We played a small one-off adventure with Pathfinder last weekend, and we used Hero Lab to generate a quick party of 13th level adventurers. It felt good, the system ran well, and what struck us the most about the experience was how well building characters worked and the wide variety of options you have in the system (when you have most of the books plus third-party materials).

The number one rule was - do not min max for one ability or raw damage. We said, have fun and design characters with a path through life and a story to go along with that, maybe starting out a fighter, then dipping into bard, whatever. Intentionally design characters who are not optimized but feel like they are real, with maybe not the best choices in life but we will see how this all comes out in the adventure.

It worked beautifully. One of the best tools about Pathfinder, especially compared to other fantasy systems, is how tight and functional the CR system is for building encounters. Most of the time (in my experience), it creates an encounter that works and plays well, and it allows me to adjust difficulty for a party of non-optimized characters like the ones we played with and everything worked fine. The challenge level was perfect, fights were exciting, and once we threw out the concept of playing for "max damage" we all relaxed a little and had a lot of fun.

Another thing about playing with non-optimized characters was the party as a whole was more capable with skills and different abilities. We had one player take four levels of the NPC class "expert" and say his character started out a blacksmith for half his life and then started adventuring later. It worked, the skills worked out in his favor, and he had a good time. Yes, a lot of modules for 13th level heroes are optimized for average to perfect characters, but the CR system let me adjust things on the fly and modify encounters so our strange and quirky band of kit-bashed heroes could shine and save the day.

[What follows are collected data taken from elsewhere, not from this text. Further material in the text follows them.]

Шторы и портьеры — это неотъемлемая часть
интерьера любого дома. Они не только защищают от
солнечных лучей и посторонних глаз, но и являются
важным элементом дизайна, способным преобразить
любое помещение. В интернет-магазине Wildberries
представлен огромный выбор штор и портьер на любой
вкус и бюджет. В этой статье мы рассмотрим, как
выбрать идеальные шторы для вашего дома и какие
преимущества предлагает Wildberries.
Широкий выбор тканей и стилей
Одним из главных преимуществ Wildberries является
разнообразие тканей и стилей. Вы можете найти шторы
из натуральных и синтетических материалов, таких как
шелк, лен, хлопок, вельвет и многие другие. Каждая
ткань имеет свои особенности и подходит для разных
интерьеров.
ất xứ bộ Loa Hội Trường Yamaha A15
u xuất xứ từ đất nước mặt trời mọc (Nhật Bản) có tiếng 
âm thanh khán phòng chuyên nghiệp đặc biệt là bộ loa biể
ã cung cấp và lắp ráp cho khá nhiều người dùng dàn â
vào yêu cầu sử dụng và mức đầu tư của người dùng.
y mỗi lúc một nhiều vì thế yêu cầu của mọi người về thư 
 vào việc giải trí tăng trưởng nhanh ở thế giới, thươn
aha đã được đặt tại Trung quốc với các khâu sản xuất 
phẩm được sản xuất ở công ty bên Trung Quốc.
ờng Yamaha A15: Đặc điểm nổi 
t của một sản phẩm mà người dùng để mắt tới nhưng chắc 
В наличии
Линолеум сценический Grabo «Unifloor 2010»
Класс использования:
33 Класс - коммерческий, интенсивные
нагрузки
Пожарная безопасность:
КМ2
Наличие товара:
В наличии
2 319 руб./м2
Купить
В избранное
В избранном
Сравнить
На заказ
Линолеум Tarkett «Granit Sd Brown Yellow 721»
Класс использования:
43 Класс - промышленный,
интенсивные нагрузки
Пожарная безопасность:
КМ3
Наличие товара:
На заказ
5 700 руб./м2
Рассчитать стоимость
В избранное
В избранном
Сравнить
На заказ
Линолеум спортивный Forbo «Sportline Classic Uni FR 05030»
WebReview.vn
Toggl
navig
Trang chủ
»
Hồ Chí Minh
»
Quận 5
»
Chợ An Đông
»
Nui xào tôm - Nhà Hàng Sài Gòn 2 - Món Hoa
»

With one look at his sheet I could say, "Your character may be level 13, but he is really closer to level 9 in power, but don't worry because you have a lot of cool skills and other abilities that will come in handy. I will adjust the module accordingly."

If I was wrong and the encounter was too easy or hard, no problem, I adjust the next encounter up or down a little and we keep playing. Once you understand and can work the CR system on the fly it is a powerful tool not only for balance, but also for adjusting encounters for remaining playing time. If we are running low on time I may want to lighten up the last few encounters to speed things up and get to where I want to leave off, that sort of thing.

Everyone had a useful skill for many of the situations, which shifted the play from more combat oriented goals to role-playing ones, which was fun. When players have a deeper and better equipped toolbox of skills and abilities they tend to get very creative when solving problems. We saw a lot more trickery, role-playing, social interaction, and even crafting during play than we normally do raw combats and it was refreshing.

Another benefit about owning a lot of the third-party books and modules for Hero Lab are the flexibility it gives you in designing characters. Some of the base choices for many of the classes leave a lot to be desired, and stick to the same old-spells and powers we have grown accustomed to. With a lot of third-party content, you can design a paladin who feels like they walked straight out of World of Warcraft or any other MMO, and a player can have that instant familiarity and excitement that they will have their smite evil spells, consecrate-like abilities, and blessings ready to go. They may not be able to use them every fight and have to save them for critical moments, but that level of customization and creativity in character design is there and it really was a crowd pleaser for our group.

Overall, a cool experience and one I wanted to share.